▶ Work request a: Rewrite the records from the line containing "POPULAR POSTS" up to and including the line containing "guarda-roupas se quiser parecer", replacing "peças" with "roupas" and leaving everything else unchanged.

▶ Selected text:
══════════════════════════════
# Like flies to sh...



## BrentC (Jul 20, 2017)

Finally got to try out the Raynox DCR-250 on my macro lens.  You need to get even closer to the subject with the magnifying lens on, luckily there was a distraction for these flies shots.

1. Flies enjoying some Goldfinch crap.  Handheld, no crop.



Like flies to s... by Brent Cameron, on Flickr

2.



Like flies to s... by Brent Cameron, on Flickr

3. Jumping Spider - always find these guys on walls making for difficult positioning.



Jumping Spider by Brent Cameron, on Flickr


----------



## Rambojonil (Jul 20, 2017)

BrentC said:


> Finally got to try out the Raynox DCR-250 on my macro lens.  You need to get even closer to the subject with the magnifying lens on, luckily ther was a distraction for these flies shots.
> 
> 1. Flies enjoying some Goldfinch crap.
> 
> ...


These are amazing ? What settings did you use for the first pic?


----------



## Derrel (Jul 20, 2017)

Nice photos, Brent! Very cool, what the Raynox allows a person to shoot! Were you using the Raynox on your 60mm macro?


----------



## BrentC (Jul 20, 2017)

Rambojonil said:


> BrentC said:
> 
> 
> > Finally got to try out the Raynox DCR-250 on my macro lens.  You need to get even closer to the subject with the magnifying lens on, luckily ther was a distraction for these flies shots.
> ...



Thank you.   F/9, 1/250, iso 200.


----------



## BrentC (Jul 20, 2017)

Derrel said:


> Nice photos, Brent! Very cool, what the Raynox allows a person to shoot! Were you using the Raynox on your 60mm macro?



Thanks Derrel.   It was on the 60mm.   Love that lens!  Can't wait to try focus stacking with the Raynox.


----------



## Dean_Gretsch (Jul 20, 2017)

Amazing colors!


----------



## BrentC (Jul 21, 2017)

Dean_Gretsch said:


> Amazing colors!



Thanks!


----------



## waday (Jul 21, 2017)

Holy crap!  

Nice shots. Wow, that Raynox is looking pretty darn good. How close do you have to get?


----------



## Steven Dillon (Jul 21, 2017)

Love the colors - well except for the pile of dung.  ;-)


----------



## BrentC (Jul 21, 2017)

waday said:


> Holy crap!
> 
> Nice shots. Wow, that Raynox is looking pretty darn good. How close do you have to get?



I went for the 1:1 magnification.  Don't know exactly since I was looking through the EVF but 2" or less my guess.


----------



## BrentC (Jul 21, 2017)

Steven Dillon said:


> Love the colors - well except for the pile of dung.  ;-)



Thanks.


----------



## waday (Jul 21, 2017)

BrentC said:


> waday said:
> 
> 
> > Holy crap!
> ...


Thanks!


----------



## PhotoriousMe (Jul 22, 2017)

Outstanding macro images Brent.  Really makes me want to try that Raynox I bought last year but haven't used yet.
Looking forward to your next set.

Dave


----------
══════════════════════════════
▶ Dataset content:
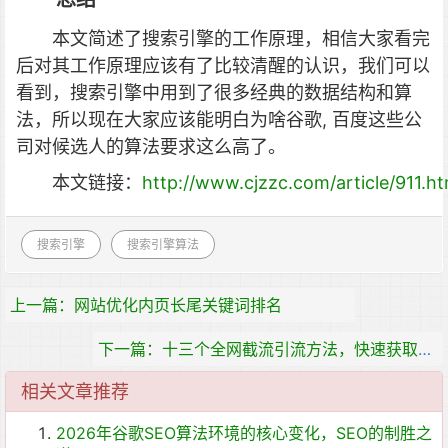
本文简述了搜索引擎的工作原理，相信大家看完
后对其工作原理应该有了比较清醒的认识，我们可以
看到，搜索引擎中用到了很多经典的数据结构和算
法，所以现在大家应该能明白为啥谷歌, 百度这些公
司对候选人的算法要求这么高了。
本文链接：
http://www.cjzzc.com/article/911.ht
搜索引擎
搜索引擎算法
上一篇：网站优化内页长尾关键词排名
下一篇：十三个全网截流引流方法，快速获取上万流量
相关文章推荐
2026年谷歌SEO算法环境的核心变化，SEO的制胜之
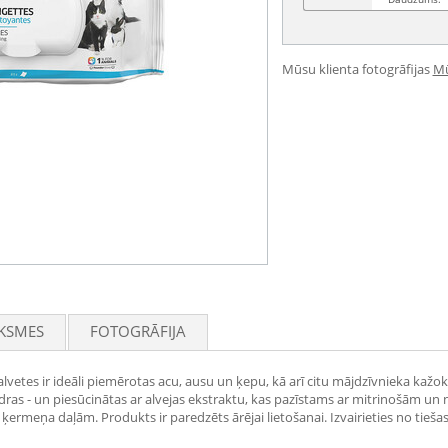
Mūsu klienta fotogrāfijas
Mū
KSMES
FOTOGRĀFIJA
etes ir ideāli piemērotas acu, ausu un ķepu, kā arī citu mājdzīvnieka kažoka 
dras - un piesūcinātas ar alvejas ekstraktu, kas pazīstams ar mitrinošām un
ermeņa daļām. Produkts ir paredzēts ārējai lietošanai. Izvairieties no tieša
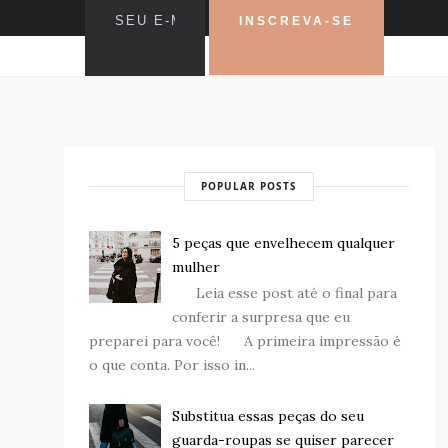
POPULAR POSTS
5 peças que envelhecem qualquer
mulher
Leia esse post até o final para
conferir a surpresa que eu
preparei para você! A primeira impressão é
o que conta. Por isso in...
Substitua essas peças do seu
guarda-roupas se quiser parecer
══════════════════════════════
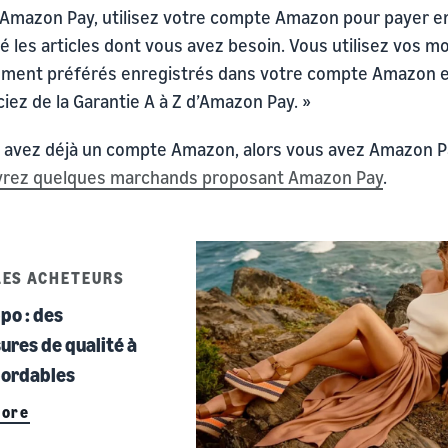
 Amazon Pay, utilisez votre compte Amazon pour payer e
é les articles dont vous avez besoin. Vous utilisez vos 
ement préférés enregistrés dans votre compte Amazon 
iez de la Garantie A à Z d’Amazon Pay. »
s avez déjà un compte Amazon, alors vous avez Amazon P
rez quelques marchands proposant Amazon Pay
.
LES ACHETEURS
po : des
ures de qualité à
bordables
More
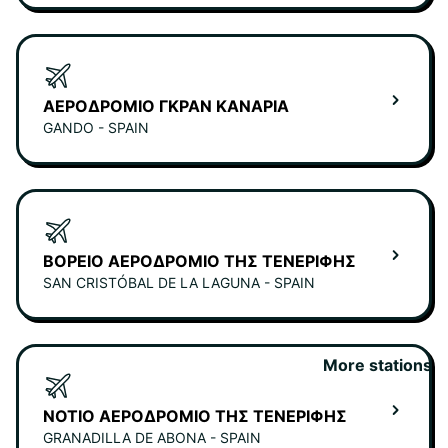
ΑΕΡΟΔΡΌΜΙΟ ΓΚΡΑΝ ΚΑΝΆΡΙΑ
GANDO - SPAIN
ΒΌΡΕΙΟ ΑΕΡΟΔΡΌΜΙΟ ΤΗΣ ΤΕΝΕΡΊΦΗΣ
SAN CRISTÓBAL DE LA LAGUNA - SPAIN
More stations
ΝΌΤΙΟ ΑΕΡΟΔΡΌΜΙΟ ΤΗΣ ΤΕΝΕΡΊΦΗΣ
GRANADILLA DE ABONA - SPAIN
══════════════════════════════
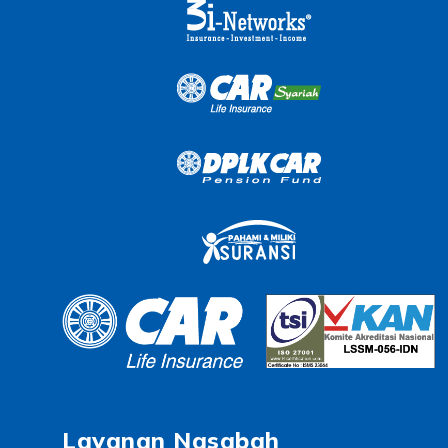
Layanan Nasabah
══════════════════════════════
▶ Work request b:
Answer these questions about the macro photography thread, one answer per line:
(i) What settings were used for the first picture?
(ii) Which lens was the Raynox mounted on?
(iii) What magnification was chosen?

▶ Output a:
POPULAR POSTS
5 roupas que envelhecem qualquer
mulher
Leia esse post até o final para
conferir a surpresa que eu
preparei para você! A primeira impressão é
o que conta. Por isso in...
Substitua essas roupas do seu
guarda-roupas se quiser parecer

▶ Output b:
(i) F/9, 1/250, ISO 200
(ii) The 60mm macro
(iii) 1:1